Gegeven items:
============================================================

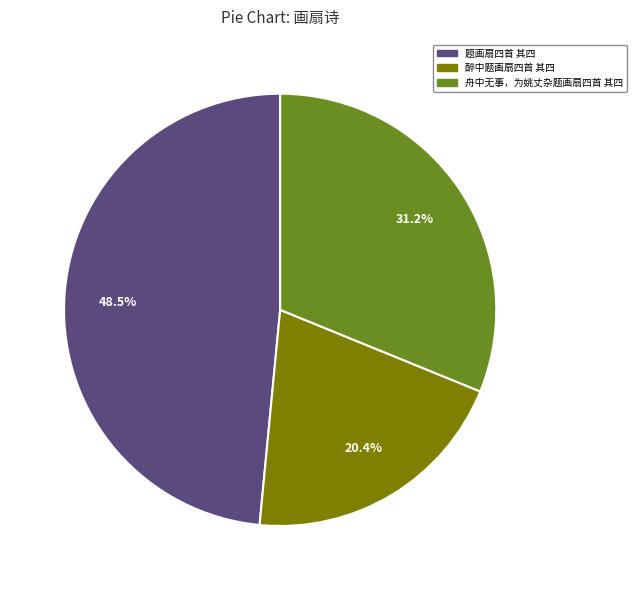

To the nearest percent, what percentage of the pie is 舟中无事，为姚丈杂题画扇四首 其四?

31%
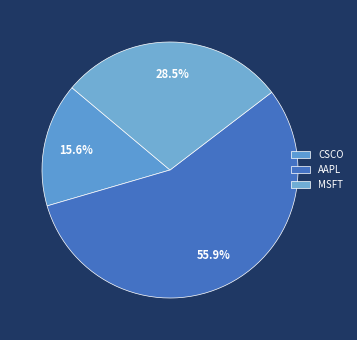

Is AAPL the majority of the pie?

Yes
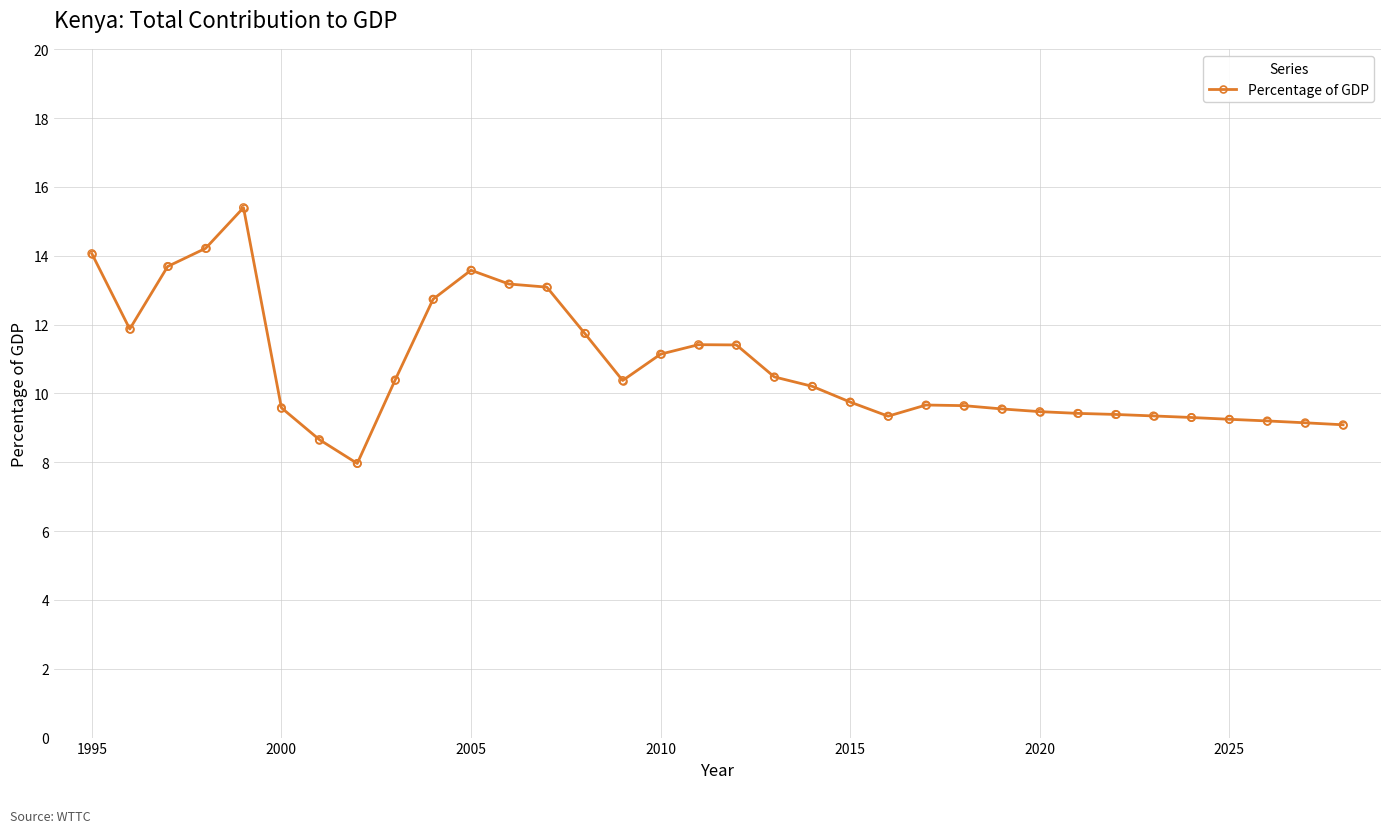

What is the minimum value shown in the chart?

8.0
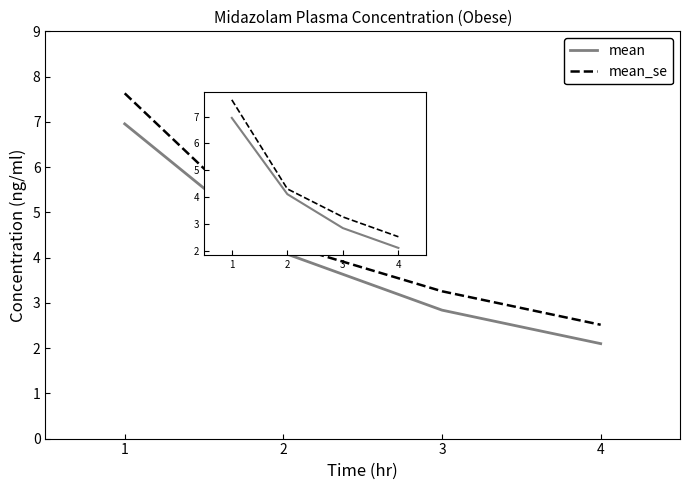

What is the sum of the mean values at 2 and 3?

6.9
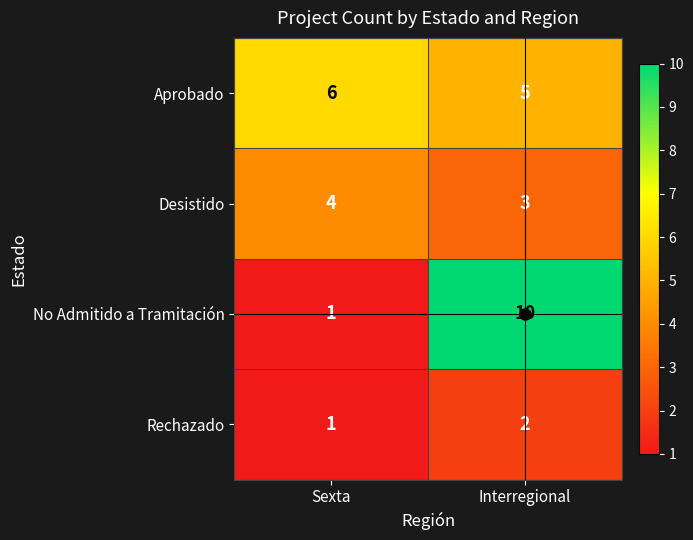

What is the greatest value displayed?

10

============================================================

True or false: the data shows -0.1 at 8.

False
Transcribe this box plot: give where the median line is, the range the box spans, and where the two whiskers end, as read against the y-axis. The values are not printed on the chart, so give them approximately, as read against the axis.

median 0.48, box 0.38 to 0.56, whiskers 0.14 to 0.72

============================================================

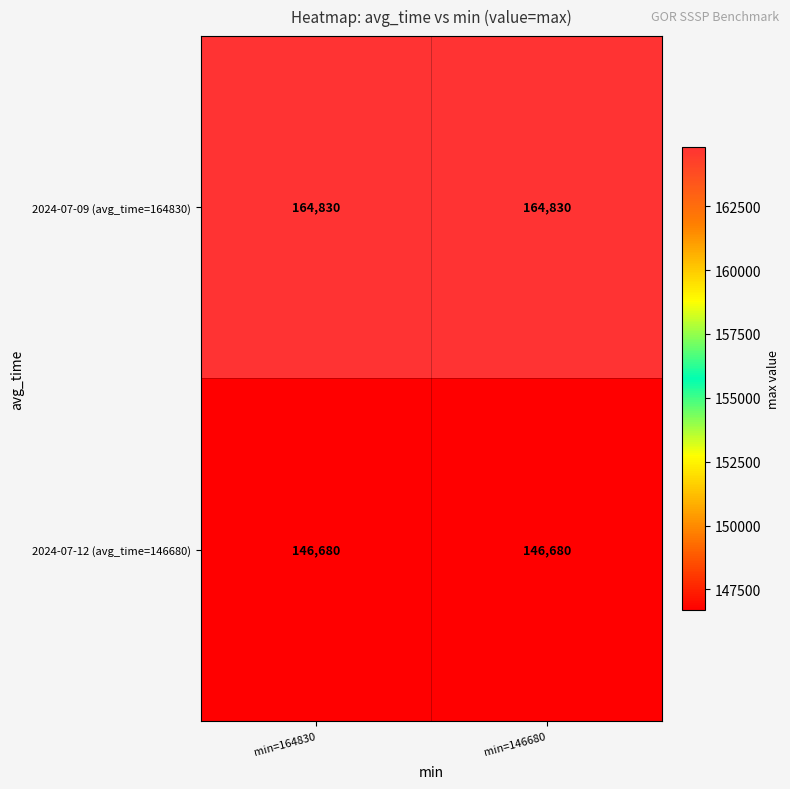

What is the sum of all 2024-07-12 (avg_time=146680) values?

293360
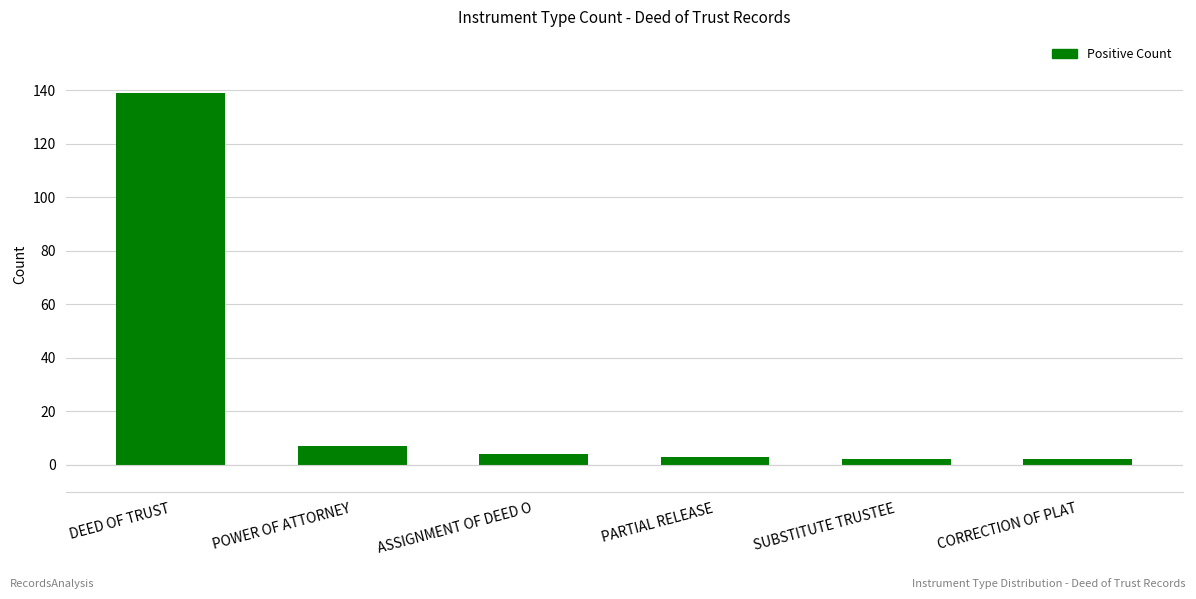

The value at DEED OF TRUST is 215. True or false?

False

============================================================

Opdracht: Neem de regels van de regel met "True or false: the data shows -0.1 at 8." tot en met de regel met "Transcribe this box" opnieuw over, maar hernoem daarin "whiskers" tot "tails" en laat de rest ongewijzigd.

Verwacht antwoord:
True or false: the data shows -0.1 at 8.

False
Transcribe this box plot: give where the median line is, the range the box spans, and where the two tails end, as read against the y-axis. The values are not printed on the chart, so give them approximately, as read against the axis.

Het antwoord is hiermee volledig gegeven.